Zweitens: In der Stadt ist das Bauen oftmals komplexer: Der Baugrund liegt im Grundwasser oder ist mit Altlasten vorbelastet, alternative Standorte gibt es in der dichten Stadt keine. Drittens: Die Anforderungen an den Ausbau wurden erhöht und die ökologischen Standards verschärft. «Neue Gesetze und Vorschriften werden meist ohne Beachtung der Kostenfolgen erlassen», schreibt die Stadt. Sie will darum besser aufzeigen, welchen Einfluss neue Richtlinien auf das Budget haben.
Pingelige Behörden
Als letzter Grund nennt die Stadt die gesetzlichen Vorgaben, die zu restriktiv ausgelegt würden. Beispielhaft zeigt sich dies beim Thema Küchen in Kinderhorten.
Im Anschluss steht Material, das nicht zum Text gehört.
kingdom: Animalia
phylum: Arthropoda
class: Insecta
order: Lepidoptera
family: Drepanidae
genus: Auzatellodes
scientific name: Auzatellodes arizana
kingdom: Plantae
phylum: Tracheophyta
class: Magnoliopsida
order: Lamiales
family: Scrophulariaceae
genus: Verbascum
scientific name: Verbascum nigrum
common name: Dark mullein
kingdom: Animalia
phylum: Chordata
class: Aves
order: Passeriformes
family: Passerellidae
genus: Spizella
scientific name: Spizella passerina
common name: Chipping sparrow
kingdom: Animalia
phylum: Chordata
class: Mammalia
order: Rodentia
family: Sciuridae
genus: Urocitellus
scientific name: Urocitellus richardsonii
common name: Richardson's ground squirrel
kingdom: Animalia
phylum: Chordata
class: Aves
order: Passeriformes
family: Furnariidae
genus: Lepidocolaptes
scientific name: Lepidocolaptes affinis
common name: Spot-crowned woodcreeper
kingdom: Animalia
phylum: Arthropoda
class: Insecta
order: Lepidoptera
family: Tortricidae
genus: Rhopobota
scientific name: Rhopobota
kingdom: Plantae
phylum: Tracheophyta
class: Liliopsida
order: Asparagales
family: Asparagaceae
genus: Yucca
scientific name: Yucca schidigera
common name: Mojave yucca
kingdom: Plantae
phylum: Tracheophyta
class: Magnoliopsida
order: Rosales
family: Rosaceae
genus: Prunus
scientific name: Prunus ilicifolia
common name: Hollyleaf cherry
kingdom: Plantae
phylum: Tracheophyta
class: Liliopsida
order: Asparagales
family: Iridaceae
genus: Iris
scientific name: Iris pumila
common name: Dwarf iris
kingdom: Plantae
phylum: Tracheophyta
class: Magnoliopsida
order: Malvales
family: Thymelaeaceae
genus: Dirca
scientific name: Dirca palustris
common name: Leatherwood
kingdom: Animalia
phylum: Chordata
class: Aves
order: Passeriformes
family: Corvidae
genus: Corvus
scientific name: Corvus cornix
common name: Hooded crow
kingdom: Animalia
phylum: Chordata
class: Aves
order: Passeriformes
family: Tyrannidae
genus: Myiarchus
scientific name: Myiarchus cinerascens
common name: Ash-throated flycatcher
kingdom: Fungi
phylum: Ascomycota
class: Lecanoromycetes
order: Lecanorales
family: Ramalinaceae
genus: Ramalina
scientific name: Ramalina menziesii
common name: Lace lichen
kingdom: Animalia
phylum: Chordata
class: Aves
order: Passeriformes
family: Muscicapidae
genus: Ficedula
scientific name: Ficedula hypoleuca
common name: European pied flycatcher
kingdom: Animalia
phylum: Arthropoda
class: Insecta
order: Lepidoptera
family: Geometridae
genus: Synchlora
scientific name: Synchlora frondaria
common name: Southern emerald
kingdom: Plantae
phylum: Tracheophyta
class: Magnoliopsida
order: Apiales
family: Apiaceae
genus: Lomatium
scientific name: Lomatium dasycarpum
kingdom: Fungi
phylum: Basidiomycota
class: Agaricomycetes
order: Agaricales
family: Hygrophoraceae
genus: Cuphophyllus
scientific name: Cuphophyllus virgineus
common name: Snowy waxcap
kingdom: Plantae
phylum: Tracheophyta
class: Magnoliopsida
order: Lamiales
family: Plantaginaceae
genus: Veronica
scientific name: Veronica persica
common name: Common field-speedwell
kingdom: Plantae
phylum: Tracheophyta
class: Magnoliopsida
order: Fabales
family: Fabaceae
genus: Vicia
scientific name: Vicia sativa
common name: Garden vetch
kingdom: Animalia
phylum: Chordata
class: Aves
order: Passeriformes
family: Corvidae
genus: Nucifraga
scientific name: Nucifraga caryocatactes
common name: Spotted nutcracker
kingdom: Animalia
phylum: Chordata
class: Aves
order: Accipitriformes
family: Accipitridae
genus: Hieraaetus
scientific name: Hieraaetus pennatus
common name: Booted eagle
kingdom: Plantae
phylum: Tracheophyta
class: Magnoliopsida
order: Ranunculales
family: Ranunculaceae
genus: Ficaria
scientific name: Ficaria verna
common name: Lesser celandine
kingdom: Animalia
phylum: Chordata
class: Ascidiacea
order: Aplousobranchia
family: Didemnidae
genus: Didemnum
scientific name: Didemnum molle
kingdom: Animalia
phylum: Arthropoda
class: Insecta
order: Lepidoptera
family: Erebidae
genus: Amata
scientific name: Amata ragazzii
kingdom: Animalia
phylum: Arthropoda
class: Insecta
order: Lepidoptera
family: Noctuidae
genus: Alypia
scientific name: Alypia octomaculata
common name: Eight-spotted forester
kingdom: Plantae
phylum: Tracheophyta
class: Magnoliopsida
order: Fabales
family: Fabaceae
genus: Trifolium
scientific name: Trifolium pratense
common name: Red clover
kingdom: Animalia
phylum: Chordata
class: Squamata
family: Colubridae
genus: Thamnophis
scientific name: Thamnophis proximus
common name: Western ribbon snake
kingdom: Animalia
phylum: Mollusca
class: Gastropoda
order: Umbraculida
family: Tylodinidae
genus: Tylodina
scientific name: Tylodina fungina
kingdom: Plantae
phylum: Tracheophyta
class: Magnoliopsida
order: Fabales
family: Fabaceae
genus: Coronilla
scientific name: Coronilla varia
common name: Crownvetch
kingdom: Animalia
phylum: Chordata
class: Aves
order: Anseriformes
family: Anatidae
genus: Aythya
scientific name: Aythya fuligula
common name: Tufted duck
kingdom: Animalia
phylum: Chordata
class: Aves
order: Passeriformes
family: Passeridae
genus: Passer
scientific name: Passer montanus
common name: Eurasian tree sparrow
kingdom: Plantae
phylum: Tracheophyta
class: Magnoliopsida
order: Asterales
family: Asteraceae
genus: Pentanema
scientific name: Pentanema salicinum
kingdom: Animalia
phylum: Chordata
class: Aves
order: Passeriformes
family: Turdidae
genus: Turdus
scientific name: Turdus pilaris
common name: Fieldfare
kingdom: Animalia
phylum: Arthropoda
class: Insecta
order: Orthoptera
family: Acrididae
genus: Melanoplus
Im Kanton Zürich gelten diese als Gastrobetriebe und müssen einen eigenen Brandabschnitt haben. Gesetzt ist Gesetz. Im Bern brennt das Feuer anders: Dort kann in einer offenen Wohnküche gekocht werden. Auch verglichen mit anderen Gemeinden im Kanton Zürich kam die Studie zum Ergebnis, dass die Stadt die gesetzlichen Anforderungen «klar strenger einfordert». Die Experten rechnen dadurch mit Mehrkosten von bis zu 5 Prozent. «Die Ermessensspielräume werden zu wenig ausgenutzt», folgert die Stadt. Sie will nun das Gesetzt auf Paragraphen abklopfen, die sich dehnen lassen, um Kosten zu senken.
Weiter will die Stadt in Zukunft die Lebenszykluskosten stärker berücksichtigen, denn Betrieb und Unterhalt machen ein Mehrfaches der Investitionskosten aus. Ein teures Schulhaus kann langfristig gesehen günstiger sein. Und schliesslich gilt: Wer Kosten sparen will, tut dies am Anfang der Planung und nicht kurz bevor die Bagger auffahren. Die Stadt will darum zu Beginn eines Projektes die Bedürfnisse «kritisch hinterfragen» und «ungenügend begründete Investitionsanträge» zurückweisen. Werden die Mittel aus dem Topf für «Unvorhergesehenes» angezapft, erfordert dies künftig die Unterschrift von Odermatt persönlich. «Es gibt keine Geldverschleuderer», betonte dieser. «Aber wir können und wollen uns laufend verbessern.»